Yuriko Kameyama and Takako Yuki
JICA-RI research fellows Yuriko Kameyama
and Takako Yuki give presentations

Kameyama and Yuki together gave a presentation on "Improving the Quality of Basic Education for the Future Youth of Yemen Post Arab Spring." Yemen's education level is the lowest among Middle Eastern countries that participated in Trends in International Mathematics and Science Study (TIMSS) for fourth-graders in 2011. Also, its overall score in other international academic assessments also was low among mid- to low-income countries, including some in Africa. Further, with an increase in the school enrollment rate in recent years, the student-to-teacher ratio has increased by 1.5 times, which causes concerns about the quality of education.


To improve academic achievement, it will be essential to make effective use of databases on Yemen's educational system, school management, policy reforms, academic results and human resource management. Although the momentum for educational reform was temporarily interrupted by the 2015 civil war in Yemen, the Ministry of Education has begun working toward restarting the formulation of a mid- to long-term strategic education plan. In their presentation, the two said they want to voice the need to take comprehensive measures on the systemic level, school level and community level to improve academic results and to strengthen accountability.
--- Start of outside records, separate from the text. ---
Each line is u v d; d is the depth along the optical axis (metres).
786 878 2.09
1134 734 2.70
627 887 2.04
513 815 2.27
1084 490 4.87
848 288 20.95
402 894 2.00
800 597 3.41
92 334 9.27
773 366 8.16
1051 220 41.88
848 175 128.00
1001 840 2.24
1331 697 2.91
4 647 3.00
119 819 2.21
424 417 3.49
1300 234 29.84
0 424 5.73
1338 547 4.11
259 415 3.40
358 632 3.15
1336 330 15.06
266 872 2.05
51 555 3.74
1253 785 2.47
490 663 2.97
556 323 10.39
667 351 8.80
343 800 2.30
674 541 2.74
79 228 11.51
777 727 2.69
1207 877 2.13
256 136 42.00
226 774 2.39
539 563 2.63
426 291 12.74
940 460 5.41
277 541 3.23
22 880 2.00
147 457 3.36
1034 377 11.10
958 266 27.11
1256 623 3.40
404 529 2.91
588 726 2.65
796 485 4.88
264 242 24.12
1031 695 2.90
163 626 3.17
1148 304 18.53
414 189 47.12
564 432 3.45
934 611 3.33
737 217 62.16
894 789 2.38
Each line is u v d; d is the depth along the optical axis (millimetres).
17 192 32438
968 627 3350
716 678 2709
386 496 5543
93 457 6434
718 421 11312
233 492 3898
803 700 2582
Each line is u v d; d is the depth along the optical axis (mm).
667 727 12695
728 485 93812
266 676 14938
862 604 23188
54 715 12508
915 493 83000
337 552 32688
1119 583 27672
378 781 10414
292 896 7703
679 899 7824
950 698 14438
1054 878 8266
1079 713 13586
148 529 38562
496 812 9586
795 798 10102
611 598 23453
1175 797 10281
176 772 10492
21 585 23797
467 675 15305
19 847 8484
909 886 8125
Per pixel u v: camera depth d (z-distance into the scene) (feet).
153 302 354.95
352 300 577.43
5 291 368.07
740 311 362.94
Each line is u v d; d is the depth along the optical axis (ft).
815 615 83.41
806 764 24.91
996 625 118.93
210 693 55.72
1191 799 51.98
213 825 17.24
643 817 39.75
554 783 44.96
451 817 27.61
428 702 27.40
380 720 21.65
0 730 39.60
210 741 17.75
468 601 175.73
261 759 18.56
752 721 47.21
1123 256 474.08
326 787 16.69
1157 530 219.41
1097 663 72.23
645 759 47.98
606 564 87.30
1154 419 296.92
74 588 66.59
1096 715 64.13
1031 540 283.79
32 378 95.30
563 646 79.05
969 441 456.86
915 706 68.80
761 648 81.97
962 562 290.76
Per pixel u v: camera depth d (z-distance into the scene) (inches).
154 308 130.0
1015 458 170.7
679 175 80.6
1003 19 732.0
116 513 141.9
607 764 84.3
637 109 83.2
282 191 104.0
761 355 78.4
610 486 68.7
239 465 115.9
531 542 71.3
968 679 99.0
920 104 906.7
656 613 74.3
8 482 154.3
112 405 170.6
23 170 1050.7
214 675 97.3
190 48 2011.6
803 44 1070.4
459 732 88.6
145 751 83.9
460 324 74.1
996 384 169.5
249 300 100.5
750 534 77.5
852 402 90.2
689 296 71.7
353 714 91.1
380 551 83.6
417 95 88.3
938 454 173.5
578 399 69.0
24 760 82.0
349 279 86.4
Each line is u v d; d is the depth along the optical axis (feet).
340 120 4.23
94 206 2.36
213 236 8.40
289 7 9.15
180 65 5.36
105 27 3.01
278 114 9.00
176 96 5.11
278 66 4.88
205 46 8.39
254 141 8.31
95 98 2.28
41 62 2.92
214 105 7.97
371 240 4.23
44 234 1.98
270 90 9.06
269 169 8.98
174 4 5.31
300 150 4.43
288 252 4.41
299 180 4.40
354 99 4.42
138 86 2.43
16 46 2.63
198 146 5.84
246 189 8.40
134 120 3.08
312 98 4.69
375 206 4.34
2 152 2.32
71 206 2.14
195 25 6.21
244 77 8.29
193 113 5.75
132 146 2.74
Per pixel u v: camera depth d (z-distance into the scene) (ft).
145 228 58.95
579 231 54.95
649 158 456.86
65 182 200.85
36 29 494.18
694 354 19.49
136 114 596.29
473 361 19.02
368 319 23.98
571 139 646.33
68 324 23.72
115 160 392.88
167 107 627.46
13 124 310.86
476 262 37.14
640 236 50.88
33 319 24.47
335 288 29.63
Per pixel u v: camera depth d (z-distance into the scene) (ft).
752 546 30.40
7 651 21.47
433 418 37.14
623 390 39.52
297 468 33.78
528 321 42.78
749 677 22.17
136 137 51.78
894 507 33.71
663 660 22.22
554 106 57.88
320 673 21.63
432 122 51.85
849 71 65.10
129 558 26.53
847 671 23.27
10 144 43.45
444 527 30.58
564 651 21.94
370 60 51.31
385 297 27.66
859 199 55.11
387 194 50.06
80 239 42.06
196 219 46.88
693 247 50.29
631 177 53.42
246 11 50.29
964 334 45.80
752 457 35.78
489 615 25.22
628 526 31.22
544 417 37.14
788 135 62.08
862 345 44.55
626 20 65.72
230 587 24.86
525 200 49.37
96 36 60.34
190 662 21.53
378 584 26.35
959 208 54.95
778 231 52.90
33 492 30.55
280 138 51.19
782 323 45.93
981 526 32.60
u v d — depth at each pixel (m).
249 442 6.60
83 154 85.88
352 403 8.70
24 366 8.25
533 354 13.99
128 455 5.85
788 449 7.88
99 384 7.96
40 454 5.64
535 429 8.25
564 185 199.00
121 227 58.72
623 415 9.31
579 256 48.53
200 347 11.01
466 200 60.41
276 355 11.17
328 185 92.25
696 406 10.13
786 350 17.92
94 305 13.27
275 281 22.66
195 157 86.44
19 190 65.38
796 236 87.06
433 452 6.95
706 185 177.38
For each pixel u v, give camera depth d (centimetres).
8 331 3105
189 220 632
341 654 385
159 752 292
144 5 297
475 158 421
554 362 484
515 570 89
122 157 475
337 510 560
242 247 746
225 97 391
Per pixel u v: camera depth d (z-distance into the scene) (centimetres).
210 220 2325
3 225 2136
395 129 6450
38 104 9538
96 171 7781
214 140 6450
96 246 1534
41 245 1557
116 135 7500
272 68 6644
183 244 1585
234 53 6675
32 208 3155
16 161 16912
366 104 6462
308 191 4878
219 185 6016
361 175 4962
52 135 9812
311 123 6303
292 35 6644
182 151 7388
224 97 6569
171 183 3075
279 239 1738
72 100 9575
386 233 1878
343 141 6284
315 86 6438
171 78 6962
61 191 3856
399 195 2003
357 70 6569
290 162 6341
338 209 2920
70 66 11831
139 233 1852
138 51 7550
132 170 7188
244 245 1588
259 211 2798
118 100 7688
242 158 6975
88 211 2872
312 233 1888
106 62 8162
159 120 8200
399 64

Ghanem, who gave the closing address, pointed out as major problems in education insufficient learning time and quality issues including governance and the quality of teachers. At the same time, he emphasized the need to solve educational problems without leaving them to the next generation.


He closed the seminar by saying, "Education is an important issue not just for economic development, but also when thinking about peace, stability and the role of women in the society. It will be important to apply these research results to future projects."